## 任务目标:
请从阅读材料中“memset(graph, false, sizeof(graph));”一处开始，一字不差地抄录下来，抄到“Enumerate and outputs.”为止。

## 阅读材料:

UVaOJ 10305 - Ordering Tasks

——by A Code Rabbit

Description

有很多很多的任务，任务之间有优先性，意味着有时你想做某个任务，必须先完成它的前置任务。请你去安排完成任务的顺序。

输入任务的数量和任务之间的优先关系。

输出一种符合条件的完成任务的顺序。

Types

Date Structure :: Graphs

Analysis

把任务看成一个点，任务之间的关系看成边，构造一个有向图。

遍历这个图即可。

可以暴力枚举，也可以拓扑排序，其实时间复杂度是一样的。

Solution

1. 暴力

// UVaOJ 10305
// Ordering Tasks
// by A Code Rabbit

#include <cstdio>
#include <cstring>

const int LIMITS_N = 123;

int n, m;

bool graph[LIMITS_N][LIMITS_N];
/* the graph means direct precedence relations */

bool is_finished[LIMITS_N];

bool Check(int pos);

int main() {
    while (scanf("%d%d", &n, &m), n || m) {
        // INIT.
        memset(graph, false, sizeof(graph));
        memset(is_finished, false, sizeof(is_finished));
        // Inputs.
        for (int i = 0; i < m; ++i) {
            int u, v;
            scanf("%d%d", &u, &v);
            graph[u][v] = true;
        }      
        // Enumerate and outputs.
        bool is_first = true;
        int num_finished = 0;
        while (num_finished < n) {
            for (int i = 1; i <= n; ++i) {
                if (Check(i)) {
                    if (is_first) {
                        is_first = false;
                    } else {
                        printf(" ");
                    }
                    printf("%d", i);
                    is_finished[i] = true;
                    ++num_finished;
                }
            }
        }
        printf("\n");
    }

    return 0;
}

bool Check(int pos) {
    if (is_finished[pos]) {
        return false;
    }
    for (int i = 1; i <= n; ++i) {
        if (!is_finished[i] && graph[i][pos]) {
            return false;
        }
    }
    return true;
}

2. 拓扑排序

// UVaOJ 10305
// Ordering Tasks
// by A Code Rabbit

#include <cstdio>
#include <cstring>

const int LIMITS_N = 123;

int n, m;

bool graph[LIMITS_N][LIMITS_N];
int in_order[LIMITS_N];

bool is_finished[LIMITS_N];
int num_finished;

int main() {
    while (scanf("%d%d", &n, &m), n || m) {
        // INIT.

## 记录信息:
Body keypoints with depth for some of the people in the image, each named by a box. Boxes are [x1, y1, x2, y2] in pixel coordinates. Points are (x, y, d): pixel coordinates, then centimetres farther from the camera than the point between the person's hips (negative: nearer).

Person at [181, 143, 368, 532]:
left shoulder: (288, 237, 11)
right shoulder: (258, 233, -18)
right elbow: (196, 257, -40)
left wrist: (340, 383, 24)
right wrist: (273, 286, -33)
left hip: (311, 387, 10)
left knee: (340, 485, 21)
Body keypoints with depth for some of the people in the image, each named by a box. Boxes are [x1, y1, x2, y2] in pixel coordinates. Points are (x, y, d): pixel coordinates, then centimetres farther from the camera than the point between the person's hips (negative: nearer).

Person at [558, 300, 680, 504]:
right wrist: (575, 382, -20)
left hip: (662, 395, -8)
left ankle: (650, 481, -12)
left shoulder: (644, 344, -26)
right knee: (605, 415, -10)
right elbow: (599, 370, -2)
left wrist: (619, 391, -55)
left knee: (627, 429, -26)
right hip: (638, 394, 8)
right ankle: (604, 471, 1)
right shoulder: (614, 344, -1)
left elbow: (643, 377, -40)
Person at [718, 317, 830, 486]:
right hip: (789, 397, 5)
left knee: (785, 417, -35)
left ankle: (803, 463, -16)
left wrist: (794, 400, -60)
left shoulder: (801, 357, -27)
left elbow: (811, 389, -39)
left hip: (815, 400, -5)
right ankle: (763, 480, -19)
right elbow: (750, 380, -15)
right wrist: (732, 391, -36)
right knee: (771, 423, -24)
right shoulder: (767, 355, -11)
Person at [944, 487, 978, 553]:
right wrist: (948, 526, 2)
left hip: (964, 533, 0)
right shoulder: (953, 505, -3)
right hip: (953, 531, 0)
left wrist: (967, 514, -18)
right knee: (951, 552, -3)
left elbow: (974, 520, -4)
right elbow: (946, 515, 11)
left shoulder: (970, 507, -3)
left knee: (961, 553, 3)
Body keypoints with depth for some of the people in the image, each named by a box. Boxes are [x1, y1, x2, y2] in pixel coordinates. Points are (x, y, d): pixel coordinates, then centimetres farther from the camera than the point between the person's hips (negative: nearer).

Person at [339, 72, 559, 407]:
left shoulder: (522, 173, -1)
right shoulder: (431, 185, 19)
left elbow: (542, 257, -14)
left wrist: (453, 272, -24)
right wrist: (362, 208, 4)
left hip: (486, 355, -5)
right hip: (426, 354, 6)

## 完成结果:
memset(graph, false, sizeof(graph));
        memset(is_finished, false, sizeof(is_finished));
        // Inputs.
        for (int i = 0; i < m; ++i) {
            int u, v;
            scanf("%d%d", &u, &v);
            graph[u][v] = true;
        }      
        // Enumerate and outputs.